We were driving home from dinner at TGI Friday's, all five of us in the minivan, and I was telling everyone how helpful Josh had been the last couple of days. Josh, the oldest, has been doing little things to help, like making pancakes, letting the dog in or out, cleaning up toys or carrying things from one floor of the house to another. Yesterday, because I was bored, I cut down a damaged tree, chopped it into logs, hauled it out of the woods, split it and stacked it. Near the end of the process, I dragged the older boys outside to help haul and stack.
"Josh, you've been so helpful," I said. "And yesterday with the firewood, you were my best helper."
The car was totally dark. Colin was in the second row, and the older two were in the back row. There was a blue glow from the corner of the car where Matthew was sitting, head down, staring at his Nintendo DS game console. He doesn't play a lot of video games, but for some reason he got hooked on 'Super Mario' today, and he played for about five hours, off and on, whenever he got a chance.

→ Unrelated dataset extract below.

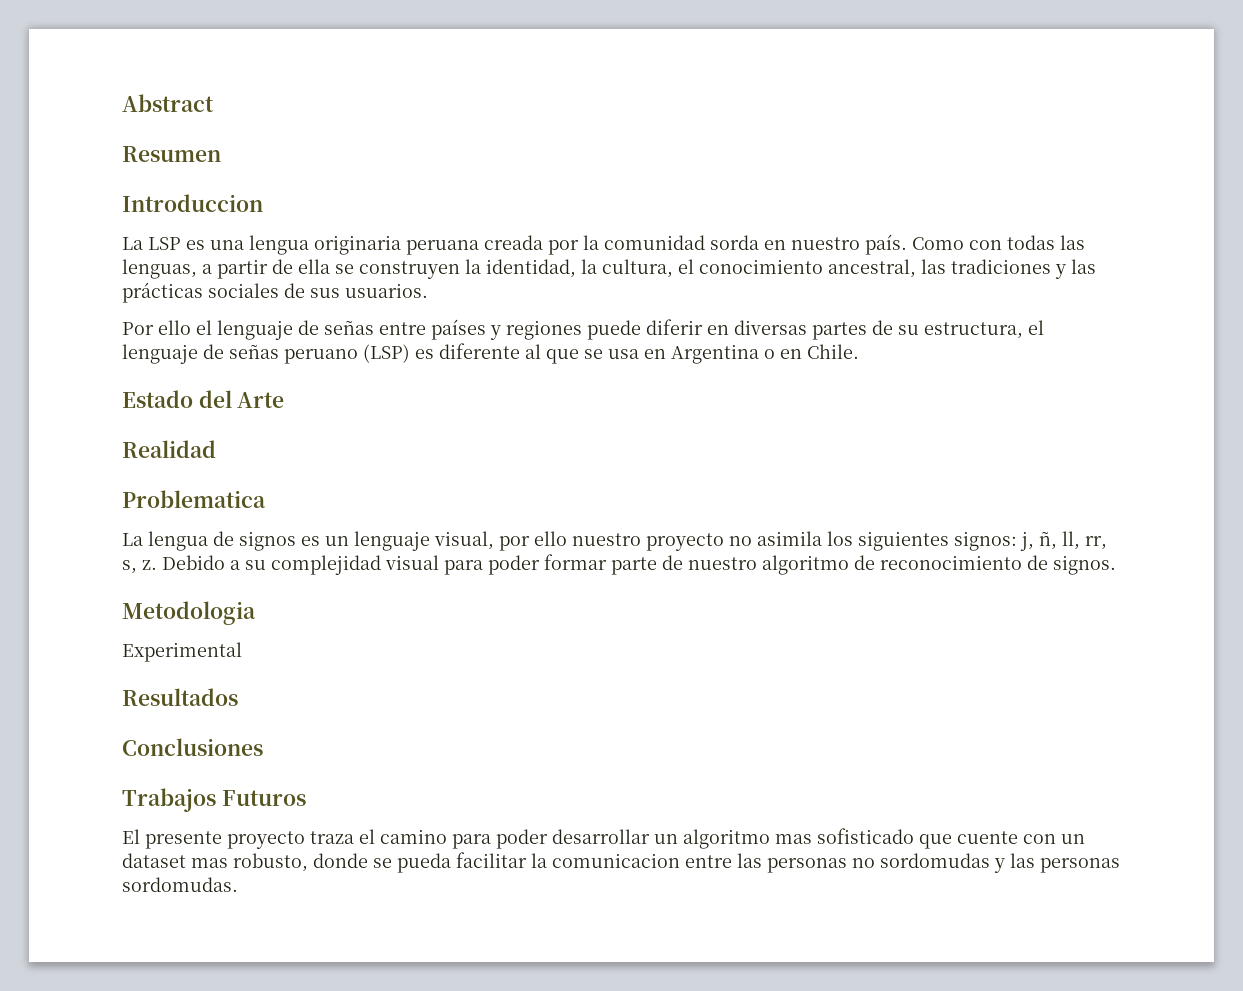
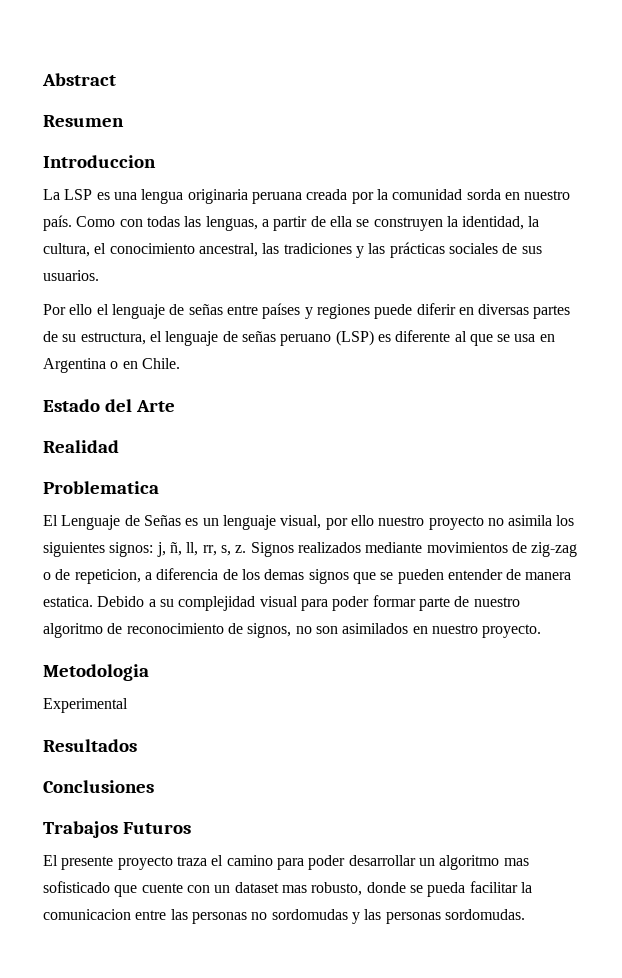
[122,531,296,551] La lengua de signos -> [43,515,181,530] El Lenguaje de Señas
(157, 565) none -> [250,542,578,557] [43,568,572,584] [43,596,93,607] Signos realizados mediante movimientos de zig-zag o de repeticion, a diferencia de los demas signos que se pueden entender de manera estatica.
[1053,555,1116,575] signos. -> [247,623,542,638] signos, no son asimilados en nuestro proyecto.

As soon as I called Josh "the best helper," my eyes darted to the rear-view mirror, and I saw Matthew's head flick up quickly, then back down. He went back to playing and I went back to driving.

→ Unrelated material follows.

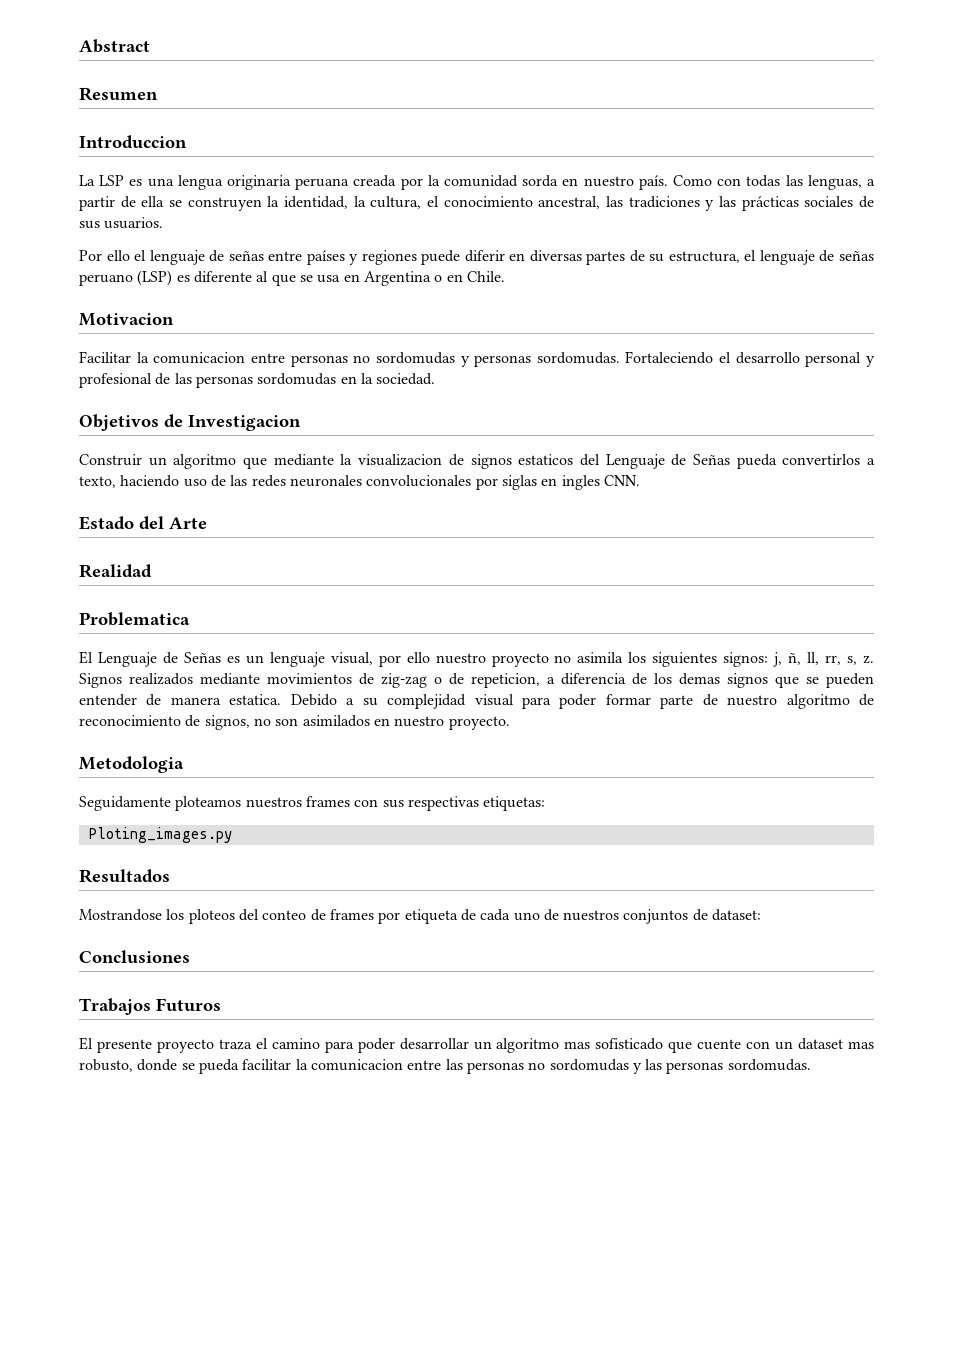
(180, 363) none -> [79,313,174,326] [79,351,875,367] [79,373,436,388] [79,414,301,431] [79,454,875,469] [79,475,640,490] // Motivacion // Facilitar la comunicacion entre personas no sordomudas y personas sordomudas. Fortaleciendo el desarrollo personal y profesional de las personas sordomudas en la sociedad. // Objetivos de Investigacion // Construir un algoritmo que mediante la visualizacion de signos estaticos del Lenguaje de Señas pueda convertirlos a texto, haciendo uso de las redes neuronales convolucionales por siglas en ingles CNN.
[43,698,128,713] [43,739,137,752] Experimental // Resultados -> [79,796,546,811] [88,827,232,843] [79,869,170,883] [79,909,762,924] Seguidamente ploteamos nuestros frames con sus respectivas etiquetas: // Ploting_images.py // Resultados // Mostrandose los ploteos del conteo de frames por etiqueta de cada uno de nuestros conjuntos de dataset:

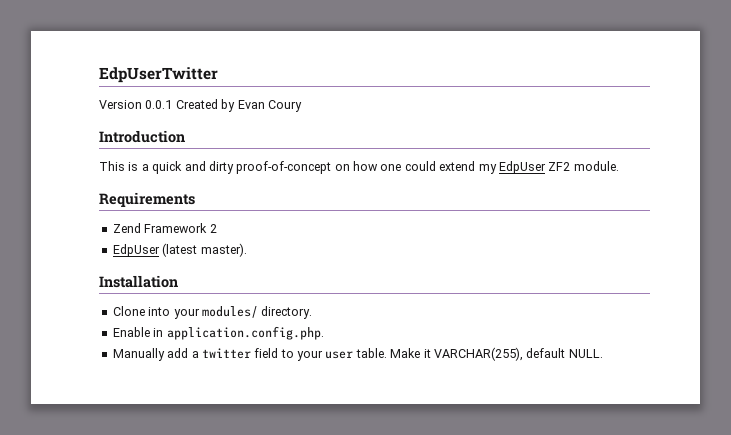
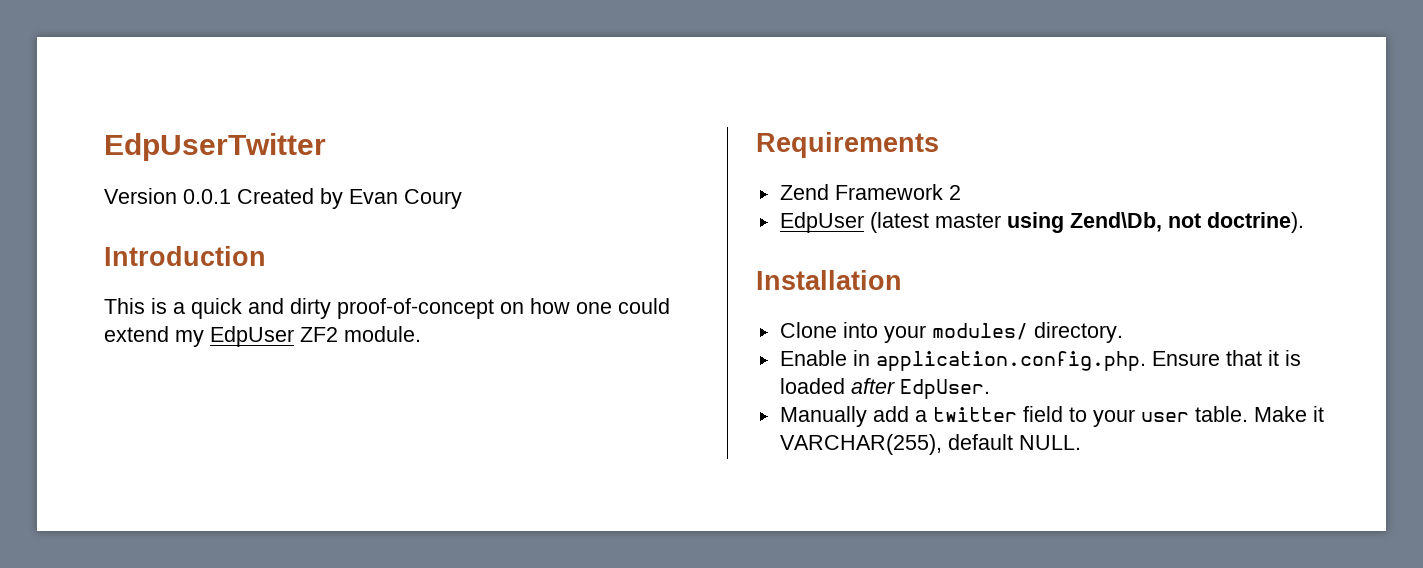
[200,243,247,257] master). -> [934,212,1304,233] master using Zend\Db, not doctrine).
(324, 333) none -> [1151,350,1301,366] [779,378,990,399] Ensure that it is loaded after EdpUser.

We arrived back home, unloaded the leftover food, the coats, the shoes, the bags, the boys and ourselves, and almost everyone went upstairs to get ready for bed. Matthew stayed downstairs playing Nintendo by himself. I was getting out pajamas and closing curtains when I felt an urge to find my 5-year-old. But as I turned around, he walked into the room and flopped down on his bed. We were alone in the room.
I lay down beside him and said, "Tell me about the game. Are you getting far?"

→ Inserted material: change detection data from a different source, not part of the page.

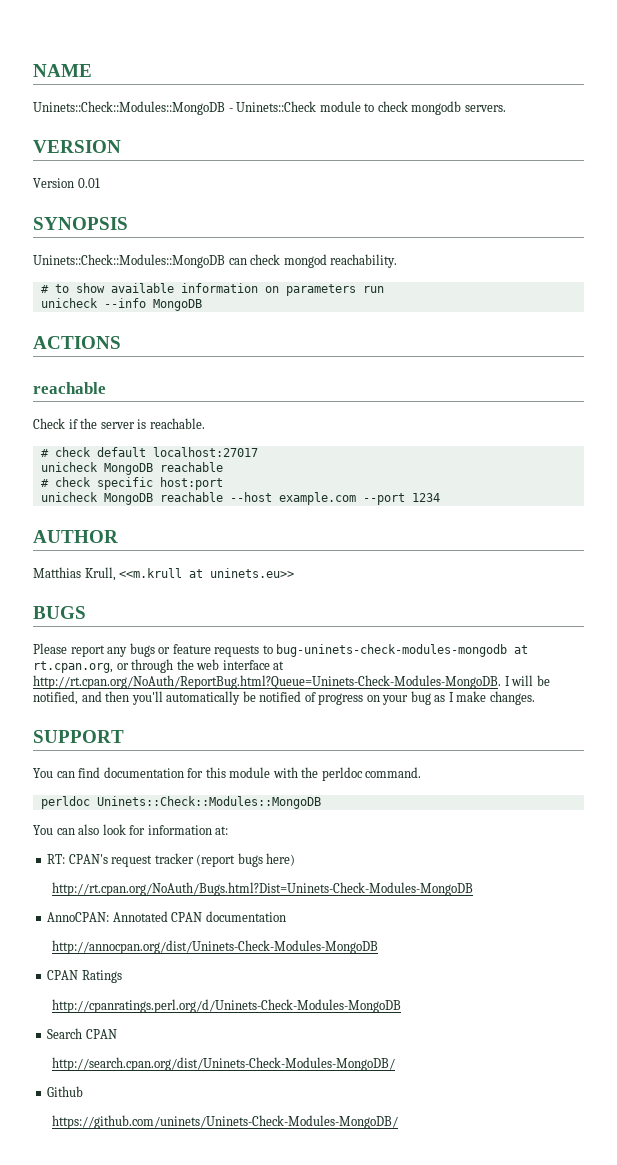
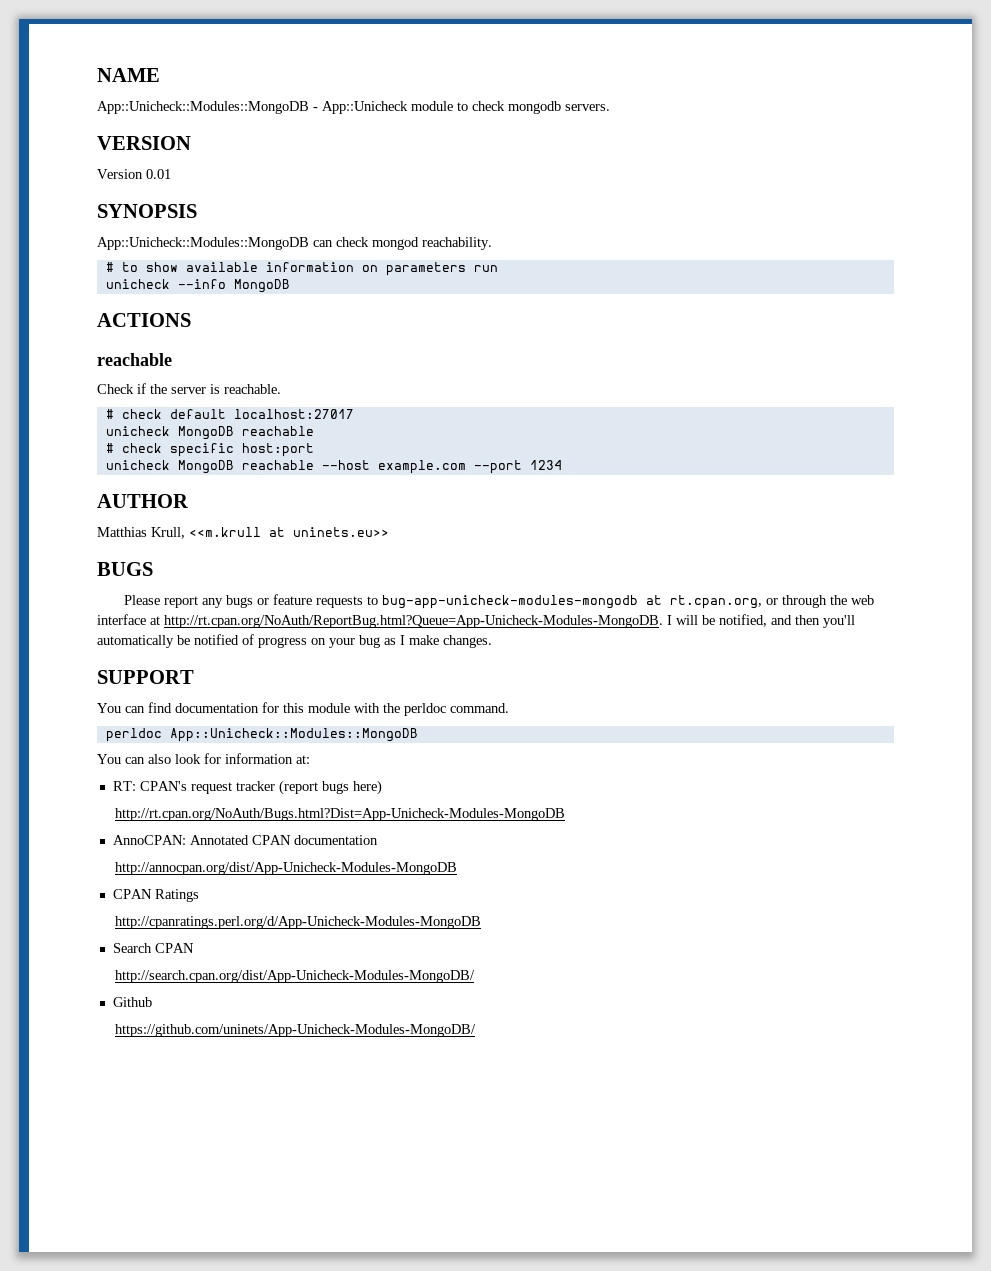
[33,101,317,115] Uninets::Check::Modules::MongoDB - Uninets::Check -> [97,101,408,114] App::Unicheck::Modules::MongoDB - App::Unicheck
[33,254,225,268] Uninets::Check::Modules::MongoDB -> [97,237,309,250] App::Unicheck::Modules::MongoDB
[276,644,508,657] bug-uninets-check-modules-mongodb -> [382,595,639,609] bug-app-unicheck-modules-mongodb
[33,675,501,689] http://rt.cpan.org/NoAuth/ReportBug.html?Queue=Uninets-Check-Modules-MongoDB. -> [164,615,663,628] http://rt.cpan.org/NoAuth/ReportBug.html?Queue=App-Unicheck-Modules-MongoDB.
[96,796,321,809] Uninets::Check::Modules::MongoDB -> [169,728,418,742] App::Unicheck::Modules::MongoDB
[51,882,473,896] http://rt.cpan.org/NoAuth/Bugs.html?Dist=Uninets-Check-Modules-MongoDB -> [114,808,565,821] http://rt.cpan.org/NoAuth/Bugs.html?Dist=App-Unicheck-Modules-MongoDB
[51,940,378,954] http://annocpan.org/dist/Uninets-Check-Modules-MongoDB -> [114,862,457,875] http://annocpan.org/dist/App-Unicheck-Modules-MongoDB
[51,999,401,1013] http://cpanratings.perl.org/d/Uninets-Check-Modules-MongoDB -> [114,916,481,929] http://cpanratings.perl.org/d/App-Unicheck-Modules-MongoDB
[51,1057,395,1071] http://search.cpan.org/dist/Uninets-Check-Modules-MongoDB/ -> [114,970,475,983] http://search.cpan.org/dist/App-Unicheck-Modules-MongoDB/
[51,1115,398,1129] https://github.com/uninets/Uninets-Check-Modules-MongoDB/ -> [114,1024,476,1037] https://github.com/uninets/App-Unicheck-Modules-MongoDB/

"It was so weird," Matthew said. "I beat the king and got to the next level, but then it put me back at the lower level."
I told him I'd check it out the next day to see if we could figure out what was happening, then I wrapped my arm around him and said, "You know I love you, right?" I felt his head nod underneath my arm, then he said, "It hurt my feelings when you said Josh was your best helper."
Knife to the heart, twist, remove, stab again.
"I'm sorry I hurt your feelings," I said. "I didn't mean to. It's just that Josh was a great helper yesterday, and well, you went and made mud castles ... But that's okay. That's what a boy is supposed to do. And that's what you love doing. Making mud castles is more fun than carrying firewood, so I understand. I love you, and you've always been a great helper. I'm sorry I hurt your feelings."
We lay on the bed and talked some more, and I talked a smile back onto his face. He went to bed happy.
Thinking back on it, I realize how much Matthew means to this family. Because of his personality, Josh commands a lot of attention. Because of his needs, Colin commands a lot of attention. Matthew is so damn easy, he gets a lot less attention, and we sometimes take that for granted. Just by being himself, Matthew's a great helper. I should tell him that more often.